Los prisioneros, "ningún noble, ni los burgueses", están dentro de la rueda. Una mujer vestida con los pantalones marrones y el blusón de aquel fusilado de Goya con bigote que extiende los brazos, canta una especie de aria. "¡Desde luego, qué bonita es la historia!", exclama Rosa, ecuatoriana, cerca de uno de sus hijos, tocado con una gorrita y vestido con un chándal azul.
La música suena a difuntos. Truenan los petardos. Y un equilibrista -"que sí, gírate, que está llegando a la sede del Ayuntamiento"- atraviesa toda la calle de Alcalá sobre un alambre. Silencio. Parece que lo va a conseguir. Los aplausos de los que tienen mejor ángulo de visión, sus suspiros de alivio, avisan a los demás de que el funambulista, que representaba a Fernando VII, ha llegado sano y salvo a la cornisa de Correos.
En ese momento, del cielo cae un racimo de gente colgando. Simulan estar muertos. Unas palabras recuerdan a los fusilados. Después, la luz intenta imitar el clarear del amanecer y más de un centenar de gorrioncillos empiezan a volar en círculos sobre las torres del Palacio de Correos.

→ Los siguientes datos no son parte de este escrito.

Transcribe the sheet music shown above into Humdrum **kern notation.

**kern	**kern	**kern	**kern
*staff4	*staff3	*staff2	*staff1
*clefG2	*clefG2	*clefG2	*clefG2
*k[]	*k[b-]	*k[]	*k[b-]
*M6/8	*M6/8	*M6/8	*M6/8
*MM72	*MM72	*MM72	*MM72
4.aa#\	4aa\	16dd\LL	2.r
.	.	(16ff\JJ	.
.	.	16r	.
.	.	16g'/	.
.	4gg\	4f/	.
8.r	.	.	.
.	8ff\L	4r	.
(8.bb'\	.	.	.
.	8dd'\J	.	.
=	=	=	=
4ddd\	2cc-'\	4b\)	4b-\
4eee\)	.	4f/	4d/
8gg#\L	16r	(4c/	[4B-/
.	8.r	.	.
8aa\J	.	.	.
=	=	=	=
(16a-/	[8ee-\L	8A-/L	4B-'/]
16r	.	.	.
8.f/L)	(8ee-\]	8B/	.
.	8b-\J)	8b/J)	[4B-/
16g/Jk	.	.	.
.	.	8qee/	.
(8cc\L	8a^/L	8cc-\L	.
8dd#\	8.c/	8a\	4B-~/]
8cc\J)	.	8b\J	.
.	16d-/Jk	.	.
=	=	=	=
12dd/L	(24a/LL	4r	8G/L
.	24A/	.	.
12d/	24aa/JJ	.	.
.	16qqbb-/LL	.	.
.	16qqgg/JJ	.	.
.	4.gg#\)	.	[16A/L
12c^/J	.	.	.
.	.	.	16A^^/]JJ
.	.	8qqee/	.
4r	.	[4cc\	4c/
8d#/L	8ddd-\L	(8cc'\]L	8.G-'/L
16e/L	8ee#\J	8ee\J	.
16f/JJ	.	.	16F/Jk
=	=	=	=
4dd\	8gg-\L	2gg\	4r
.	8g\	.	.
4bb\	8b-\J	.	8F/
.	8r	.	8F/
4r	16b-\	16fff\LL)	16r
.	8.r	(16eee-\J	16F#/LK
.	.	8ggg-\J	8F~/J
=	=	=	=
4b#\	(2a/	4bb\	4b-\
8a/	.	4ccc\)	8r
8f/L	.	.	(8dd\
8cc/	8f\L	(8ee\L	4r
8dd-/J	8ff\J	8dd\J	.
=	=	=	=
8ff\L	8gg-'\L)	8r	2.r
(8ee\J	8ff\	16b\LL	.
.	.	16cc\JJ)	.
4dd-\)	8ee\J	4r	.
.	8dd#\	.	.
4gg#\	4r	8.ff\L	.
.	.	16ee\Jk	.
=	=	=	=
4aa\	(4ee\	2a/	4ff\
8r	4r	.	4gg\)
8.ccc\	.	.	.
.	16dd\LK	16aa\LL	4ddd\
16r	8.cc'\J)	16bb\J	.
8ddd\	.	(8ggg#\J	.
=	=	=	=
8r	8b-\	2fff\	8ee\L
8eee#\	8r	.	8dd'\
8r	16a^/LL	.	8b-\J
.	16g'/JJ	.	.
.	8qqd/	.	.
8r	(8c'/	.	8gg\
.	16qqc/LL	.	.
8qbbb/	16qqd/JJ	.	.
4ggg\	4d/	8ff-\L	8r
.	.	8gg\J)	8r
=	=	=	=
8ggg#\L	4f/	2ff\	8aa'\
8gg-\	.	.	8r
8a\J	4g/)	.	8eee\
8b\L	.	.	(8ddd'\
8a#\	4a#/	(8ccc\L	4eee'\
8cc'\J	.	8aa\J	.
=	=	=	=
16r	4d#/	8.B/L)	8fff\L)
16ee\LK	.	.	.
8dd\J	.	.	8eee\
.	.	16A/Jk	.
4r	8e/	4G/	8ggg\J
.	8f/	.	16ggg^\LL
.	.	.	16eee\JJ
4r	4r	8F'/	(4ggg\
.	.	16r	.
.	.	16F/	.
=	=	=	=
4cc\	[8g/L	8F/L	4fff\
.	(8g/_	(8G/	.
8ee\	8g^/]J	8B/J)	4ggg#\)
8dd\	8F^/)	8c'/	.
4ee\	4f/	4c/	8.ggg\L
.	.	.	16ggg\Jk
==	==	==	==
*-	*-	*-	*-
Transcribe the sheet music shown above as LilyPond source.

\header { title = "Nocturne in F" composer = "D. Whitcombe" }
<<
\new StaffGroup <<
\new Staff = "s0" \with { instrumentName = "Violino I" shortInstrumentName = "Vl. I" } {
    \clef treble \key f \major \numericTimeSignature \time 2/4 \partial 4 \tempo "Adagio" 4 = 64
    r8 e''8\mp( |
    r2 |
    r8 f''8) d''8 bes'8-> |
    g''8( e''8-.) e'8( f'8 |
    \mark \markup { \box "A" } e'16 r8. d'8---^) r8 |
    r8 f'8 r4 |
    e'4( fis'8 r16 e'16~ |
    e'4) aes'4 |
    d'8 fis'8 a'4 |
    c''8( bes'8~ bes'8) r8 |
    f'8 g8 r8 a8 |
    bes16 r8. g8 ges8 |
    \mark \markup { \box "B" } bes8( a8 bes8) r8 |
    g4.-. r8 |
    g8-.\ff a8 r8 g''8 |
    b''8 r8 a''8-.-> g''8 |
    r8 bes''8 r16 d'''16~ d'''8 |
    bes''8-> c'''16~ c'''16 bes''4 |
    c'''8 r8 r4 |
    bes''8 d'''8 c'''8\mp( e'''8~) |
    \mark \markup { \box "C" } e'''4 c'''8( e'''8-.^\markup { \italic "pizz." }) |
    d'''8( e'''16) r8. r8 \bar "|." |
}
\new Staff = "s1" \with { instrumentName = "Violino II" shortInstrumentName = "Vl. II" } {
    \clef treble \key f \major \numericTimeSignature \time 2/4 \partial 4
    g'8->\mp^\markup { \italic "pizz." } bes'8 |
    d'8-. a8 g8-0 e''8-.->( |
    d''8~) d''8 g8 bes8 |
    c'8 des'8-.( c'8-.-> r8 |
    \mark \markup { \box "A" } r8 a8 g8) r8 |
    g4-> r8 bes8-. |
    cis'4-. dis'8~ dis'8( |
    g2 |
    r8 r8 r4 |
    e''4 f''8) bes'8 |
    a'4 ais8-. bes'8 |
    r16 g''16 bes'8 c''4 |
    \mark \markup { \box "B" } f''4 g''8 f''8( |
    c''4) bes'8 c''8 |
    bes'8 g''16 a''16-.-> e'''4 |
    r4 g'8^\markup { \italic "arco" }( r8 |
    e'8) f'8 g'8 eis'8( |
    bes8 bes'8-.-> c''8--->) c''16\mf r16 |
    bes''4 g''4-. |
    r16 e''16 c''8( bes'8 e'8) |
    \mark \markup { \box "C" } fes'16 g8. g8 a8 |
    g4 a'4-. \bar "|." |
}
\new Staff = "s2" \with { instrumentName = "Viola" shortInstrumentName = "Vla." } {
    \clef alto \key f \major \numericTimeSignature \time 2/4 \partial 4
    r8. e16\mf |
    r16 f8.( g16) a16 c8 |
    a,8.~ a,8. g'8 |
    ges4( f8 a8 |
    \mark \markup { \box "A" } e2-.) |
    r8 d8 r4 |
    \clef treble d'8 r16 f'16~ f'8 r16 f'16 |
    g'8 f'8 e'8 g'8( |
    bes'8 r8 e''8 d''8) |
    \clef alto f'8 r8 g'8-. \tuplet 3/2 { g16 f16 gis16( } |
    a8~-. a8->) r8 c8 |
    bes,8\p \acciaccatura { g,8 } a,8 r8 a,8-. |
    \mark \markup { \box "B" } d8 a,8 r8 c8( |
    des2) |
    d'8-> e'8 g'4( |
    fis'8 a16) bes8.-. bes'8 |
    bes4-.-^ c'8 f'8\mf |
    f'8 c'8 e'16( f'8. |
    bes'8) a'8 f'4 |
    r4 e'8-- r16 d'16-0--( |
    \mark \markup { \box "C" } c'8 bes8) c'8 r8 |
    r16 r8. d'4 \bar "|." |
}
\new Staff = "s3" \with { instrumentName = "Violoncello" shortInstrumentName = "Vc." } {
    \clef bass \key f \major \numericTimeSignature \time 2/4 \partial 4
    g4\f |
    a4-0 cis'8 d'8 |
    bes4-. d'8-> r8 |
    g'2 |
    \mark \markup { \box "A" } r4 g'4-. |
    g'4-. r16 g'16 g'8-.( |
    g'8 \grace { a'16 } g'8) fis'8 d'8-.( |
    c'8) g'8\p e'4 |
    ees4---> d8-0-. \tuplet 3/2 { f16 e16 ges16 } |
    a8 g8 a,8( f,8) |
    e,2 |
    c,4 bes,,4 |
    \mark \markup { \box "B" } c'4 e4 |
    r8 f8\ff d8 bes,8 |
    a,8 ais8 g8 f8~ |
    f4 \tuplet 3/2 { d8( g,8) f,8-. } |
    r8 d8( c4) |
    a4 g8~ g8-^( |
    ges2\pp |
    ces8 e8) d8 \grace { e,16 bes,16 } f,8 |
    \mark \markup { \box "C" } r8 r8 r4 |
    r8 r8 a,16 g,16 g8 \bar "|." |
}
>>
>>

Los pajarillos se marcharon. No son sus horas habituales. Eran ya cerca de las diez y media de la noche. Entonces, emergió una enorme marioneta de color dorado que se movía en círculos por el cruce entre Alcalá y el paseo del Prado. Simboliza la Constitución que aprobaron las cortes de Cádiz en 1812. "¡Viva la Pepa!", empieza a repetirse desde la megafonía. Un vítor que resuena durante más de cinco minutos, mientras los cámaras de televisión persiguen con sus reporteros a todos los niños que tienen a tiro para preguntarles cosas del 2 de mayo. Cosas que no parece que sepan contestar.
La voz recordó algunos de los artículos de aquella carta magna. Ninguno casual. Citó, por ejemplo, que la nación española es libre e independiente. También que los ciudadanos extranjeros con carta de ciudadano debían tener todos los derechos. Entre las más de 100.000 personas que descoyuntaban el cuello había muchos ciudadanos con aspecto de darse por aludidos.
La noche se cerró con una espesa concentración de banderas blancas y una advertencia: "Que sigan las palabras y que calle para siempre la pólvora". Punto final. Lo que empieza a sonar son las bocinas. Toda la zona es un monstruoso embotellamiento.